What situations can lead to transfer to the hospital after delivery? How often does it occur? Are these transfers always an emergency?
Out of every 100 mothers who give birth in the birth center, about 94 will be discharged home and 6 will need hospital-based care for postpartum recovery, including about 2 who will need urgent transfer. The most common reasons for postpartum transfer are need for surgical assistance with laceration repair, excessive bleeding, or problems delivering the placenta.
Out of every 100 babies born at the birth center, about 88 will be discharged home and about 12 will require hospital-based care for 24-48 hours or longer. This includes about 1 or 2 babies who are transported urgently. The most common reasons for newborn hospital admission are concerns related to jaundice or breathing difficulties.
Even though most postpartum mother and/or baby transfers are not urgent, an ambulance is typically used for transport so that a midwife can provide ongoing care and communicate directly with the hospital-based team. Whenever possible, both mother and baby will be transported and admitted to the hospital, so they can stay together after birth.
What’s involved in a transfer of a mom or newborn after birth?

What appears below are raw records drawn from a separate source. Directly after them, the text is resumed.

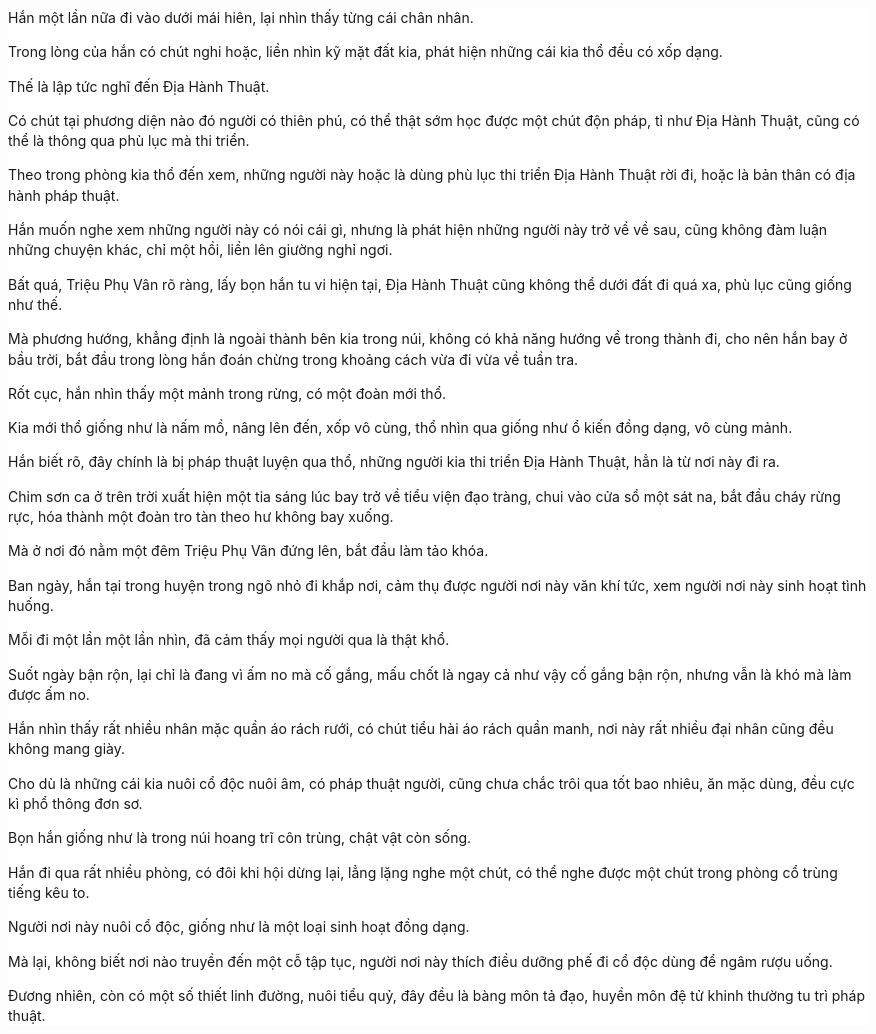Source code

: Hắn một lần nữa đi vào dưới mái hiên, lại nhìn thấy từng cái chân nhân.

Trong lòng của hắn có chút nghi hoặc, liền nhìn kỹ mặt đất kia, phát hiện những cái kia thổ đều có xốp dạng.

Thế là lập tức nghĩ đến Địa Hành Thuật.

Có chút tại phương diện nào đó người có thiên phú, có thể thật sớm học được một chút độn pháp, tỉ như Địa Hành Thuật, cũng có thể là thông qua phù lục mà thi triển.

Theo trong phòng kia thổ đến xem, những người này hoặc là dùng phù lục thi triển Địa Hành Thuật rời đi, hoặc là bản thân có địa hành pháp thuật.

Hắn muốn nghe xem những người này có nói cái gì, nhưng là phát hiện những người này trở về về sau, cũng không đàm luận những chuyện khác, chỉ một hồi, liền lên giường nghỉ ngơi.

Bất quá, Triệu Phụ Vân rõ ràng, lấy bọn hắn tu vi hiện tại, Địa Hành Thuật cũng không thể dưới đất đi quá xa, phù lục cũng giống như thế.

Mà phương hướng, khẳng định là ngoài thành bên kia trong núi, không có khả năng hướng về trong thành đi, cho nên hắn bay ở bầu trời, bắt đầu trong lòng hắn đoán chừng trong khoảng cách vừa đi vừa về tuần tra.

Rốt cục, hắn nhìn thấy một mảnh trong rừng, có một đoàn mới thổ.

Kia mới thổ giống như là nấm mồ, nâng lên đến, xốp vô cùng, thổ nhìn qua giống như ổ kiến đồng dạng, vô cùng mảnh.

Hắn biết rõ, đây chính là bị pháp thuật luyện qua thổ, những người kia thi triển Địa Hành Thuật, hẳn là từ nơi này đi ra.

Chim sơn ca ở trên trời xuất hiện một tia sáng lúc bay trở về tiểu viện đạo tràng, chui vào cửa sổ một sát na, bắt đầu cháy rừng rực, hóa thành một đoàn tro tàn theo hư không bay xuống.

Mà ở nơi đó nằm một đêm Triệu Phụ Vân đứng lên, bắt đầu làm tảo khóa.

Ban ngày, hắn tại trong huyện trong ngõ nhỏ đi khắp nơi, cảm thụ được người nơi này văn khí tức, xem người nơi này sinh hoạt tình huống.

Mỗi đi một lần một lần nhìn, đã cảm thấy mọi người qua là thật khổ.

Suốt ngày bận rộn, lại chỉ là đang vì ấm no mà cố gắng, mấu chốt là ngay cả như vậy cố gắng bận rộn, nhưng vẫn là khó mà làm được ấm no.

Hắn nhìn thấy rất nhiều nhân mặc quần áo rách rưới, có chút tiểu hài áo rách quần manh, nơi này rất nhiều đại nhân cũng đều không mang giày.

Cho dù là những cái kia nuôi cổ độc nuôi âm, có pháp thuật người, cũng chưa chắc trôi qua tốt bao nhiêu, ăn mặc dùng, đều cực kì phổ thông đơn sơ.

Bọn hắn giống như là trong núi hoang trĩ côn trùng, chật vật còn sống.

Hắn đi qua rất nhiều phòng, có đôi khi hội dừng lại, lẳng lặng nghe một chút, có thể nghe được một chút trong phòng cổ trùng tiếng kêu to.

Người nơi này nuôi cổ độc, giống như là một loại sinh hoạt đồng dạng.

Mà lại, không biết nơi nào truyền đến một cỗ tập tục, người nơi này thích điều dưỡng phế đi cổ độc dùng để ngâm rượu uống.

Đương nhiên, còn có một số thiết linh đường, nuôi tiểu quỷ, đây đều là bàng môn tả đạo, huyền môn đệ tử khinh thường tu trì pháp thuật.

If you and your baby are leaving the center for postpartum care, we will ensure that you both are transported together, when this is safely possible. You and your baby’s safety are our top priority. For most transfers, your baby will need to be securely fastened into a car seat. This means you’ll put a diaper and clothes on your little one before leaving. We will make sure you have all your belongings, will check vital signs on you and your baby, and will make your birth and newborn records available to the full team at the hospital. A midwife or a nurse will go with you to the hospital to be sure that you are safe and settled into your hospital room.
Will transfer ruin my birth plan?
Transfer from the birth center to the hospital is the best plan when you or your baby need closer observation, medical attention, or surgical care. If you are hoping for a birth center birth and want to avoid interventions, going to the hospital may feel disappointing. While you will likely have additional interventions, such as an intravenous (IV) line and continuous fetal monitoring, your team will work hard to support your birth plan and preferences. They will support you to use movement and position changes as much as possible, and help you personalize a plan of care that is appropriate for your medical condition. More than 70% of people transferred to the hospital in labor end up having vaginal births, and about 85% report high satisfaction with their care even though they transferred.